# 2 flute vs 4 flute cutters



## Mikesal (Jan 17, 2017)

I've owned machine shop equipment for years, but never had any formal training.  I just received a set of mill cutters & some are 2 flute & others 4 flute.  What type of cutting jobs is a 2 flute tool good for?  I'm from the "more is better" school.
thanks
Mike Sal


----------



## Mark_f (Jan 17, 2017)

I prefer 4 flute for cutting steel. I use 2 flute also but at a slower speed. Either one is good on aluminum.


----------



## RJSakowski (Jan 17, 2017)

Two flute allows for better chip evacuation.


----------



## David S (Jan 17, 2017)

Also when I look at my collection of two and four flute.  My two flute are centre cutting where as my four flute are not.  So depending on what you are doing it could be a consideration if you intend to plunge cut.

David


----------



## mmcmdl (Jan 17, 2017)

Use a 3 flute for cutting keyways . They won't overcut when pushed .


----------



## Ulma Doctor (Jan 17, 2017)

2 flutes for soft materials, at moderate to rapid feed rates
4 for harder materials, at slower feed rates


----------



## Professor64 (Jan 17, 2017)

I like to use 2 flute for narrow slots such as keways for better chip evacuation especially in stainless steel.4 flute for machining aluminum and mild steel for better surface finish.4 flute in narrow pockets and slots will tend to jam chips and ruin finish and possibly break the cutter. Just my 2 cents.---Glenn


----------



## T Bredehoft (Jan 17, 2017)

I use two flute end mills when cutting a slot, when both sides are cut at one pass.

Four flute cutters under the same conditions will 'walk' sideways, when one flute is in the lead, it's pushing the flute behind it into the side wall, so it will not cut to size. I use a four flute end mill to cut on one side only. 

Having said that, when cutting a slot to a specific width I use a two flute smaller than the slot and make finish passes to get the slot to size.


----------



## Mikesal (Jan 17, 2017)

Thanks for all the tips.  Tom, are you a studebaker guy?  I have a few myself....'50 champ the oldest, '70 Avanti the newest.
Mike Sal


----------



## T Bredehoft (Jan 18, 2017)

Hi Mike, yeah I bought the one shown Jan 6, 1959, restored it about 15 years ago.
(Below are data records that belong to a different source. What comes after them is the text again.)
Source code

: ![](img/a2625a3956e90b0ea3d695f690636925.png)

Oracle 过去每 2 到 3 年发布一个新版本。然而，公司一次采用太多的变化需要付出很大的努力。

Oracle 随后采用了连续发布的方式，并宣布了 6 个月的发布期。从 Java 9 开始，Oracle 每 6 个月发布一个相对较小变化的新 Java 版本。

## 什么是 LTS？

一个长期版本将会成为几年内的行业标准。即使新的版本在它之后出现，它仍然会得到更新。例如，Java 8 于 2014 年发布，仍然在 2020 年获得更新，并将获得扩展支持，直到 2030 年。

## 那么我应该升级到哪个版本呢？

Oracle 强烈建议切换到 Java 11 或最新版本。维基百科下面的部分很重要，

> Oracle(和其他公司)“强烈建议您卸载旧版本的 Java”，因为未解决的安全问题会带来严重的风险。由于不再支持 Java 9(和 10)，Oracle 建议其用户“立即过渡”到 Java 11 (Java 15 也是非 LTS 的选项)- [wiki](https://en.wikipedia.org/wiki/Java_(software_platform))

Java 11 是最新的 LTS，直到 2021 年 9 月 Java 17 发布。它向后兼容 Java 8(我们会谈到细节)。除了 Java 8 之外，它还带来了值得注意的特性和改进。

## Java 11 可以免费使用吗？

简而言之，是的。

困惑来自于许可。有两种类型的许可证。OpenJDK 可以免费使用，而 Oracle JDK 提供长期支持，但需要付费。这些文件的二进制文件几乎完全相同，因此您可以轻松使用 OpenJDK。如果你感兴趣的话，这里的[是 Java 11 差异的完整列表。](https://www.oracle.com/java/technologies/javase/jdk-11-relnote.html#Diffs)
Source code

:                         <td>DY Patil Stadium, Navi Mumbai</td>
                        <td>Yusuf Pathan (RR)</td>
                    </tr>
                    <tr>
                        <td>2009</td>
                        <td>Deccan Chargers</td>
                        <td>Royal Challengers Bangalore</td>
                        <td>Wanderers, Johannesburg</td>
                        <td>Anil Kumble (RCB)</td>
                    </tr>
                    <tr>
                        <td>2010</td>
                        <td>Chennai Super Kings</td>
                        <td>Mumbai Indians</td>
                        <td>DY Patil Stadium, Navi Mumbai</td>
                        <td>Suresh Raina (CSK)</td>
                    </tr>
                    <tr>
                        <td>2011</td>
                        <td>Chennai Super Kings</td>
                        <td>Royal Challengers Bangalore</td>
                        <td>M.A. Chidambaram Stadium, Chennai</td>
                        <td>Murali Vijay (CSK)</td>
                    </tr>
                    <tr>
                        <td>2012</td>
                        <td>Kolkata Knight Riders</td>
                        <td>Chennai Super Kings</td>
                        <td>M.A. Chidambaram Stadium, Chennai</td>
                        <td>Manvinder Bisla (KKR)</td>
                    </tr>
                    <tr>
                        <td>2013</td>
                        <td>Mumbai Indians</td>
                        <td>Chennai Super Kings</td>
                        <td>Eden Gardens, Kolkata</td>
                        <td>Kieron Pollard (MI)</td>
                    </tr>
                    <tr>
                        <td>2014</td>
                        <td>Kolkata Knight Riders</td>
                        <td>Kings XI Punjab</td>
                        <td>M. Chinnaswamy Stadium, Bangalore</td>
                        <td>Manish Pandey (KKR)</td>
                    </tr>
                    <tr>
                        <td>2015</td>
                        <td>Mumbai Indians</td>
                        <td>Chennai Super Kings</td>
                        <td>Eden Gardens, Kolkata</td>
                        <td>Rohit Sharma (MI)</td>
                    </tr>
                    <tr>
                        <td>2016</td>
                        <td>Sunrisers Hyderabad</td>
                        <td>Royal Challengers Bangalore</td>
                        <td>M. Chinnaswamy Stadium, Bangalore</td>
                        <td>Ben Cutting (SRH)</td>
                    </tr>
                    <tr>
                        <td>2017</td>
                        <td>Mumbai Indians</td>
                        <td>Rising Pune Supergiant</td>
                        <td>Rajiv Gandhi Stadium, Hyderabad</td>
Also have and drive daily a '55 Land Cruiser with the original start-in-first transmission and a '63 full flow 289. My first was a '50 LC, in '55. Wish I still had it.


----------



## Mikesal (Jan 20, 2017)

Tom,
I have a '55 president state sedan in the shop right now.  Power steering, power brakes, power windows.  I've got the nose off it now to rebuild the suspension & replace the rusty fenders.  Besides the Studebakers I've got a '54 Kaiser & a '26 model T.
Mike S


----------



## bfd (Jan 26, 2017)

most of us don't always have a choice as to how many flute end mills we use like many other tools there are better uses and reasons to use them. if that's what you have use it. it might be slower give a worse finish but it will still get the job done. a lot of tooling avail. is based on production needs and reasons. are you doing production? bill


----------



## Mikesal (Jan 26, 2017)

No, no production.  I make a lot of "one off" parts for different projects (like replica ww2 vehicles).  I needed a new 9/16 cutter & the package I ordered came with both 2 & 4 flutes.  As most of my cutters are a mix of everything, I was just curious as to the best or preferred times to use a 2 flute tool.  I didn't want to waist it on normal stuff if it had a particular special use or characteristic that it should be saved for.
thanks,
Mike Sal


----------



## bfd (Jan 26, 2017)

ok then use what you have 2 flute tend to be rougher on the machines more chip load per rev. not that it would really hurt the machine slower feed rate. the rule of thumb I used to teach my apprentices is .001" laod per tooth so you don't rub the endmill dull. bill


----------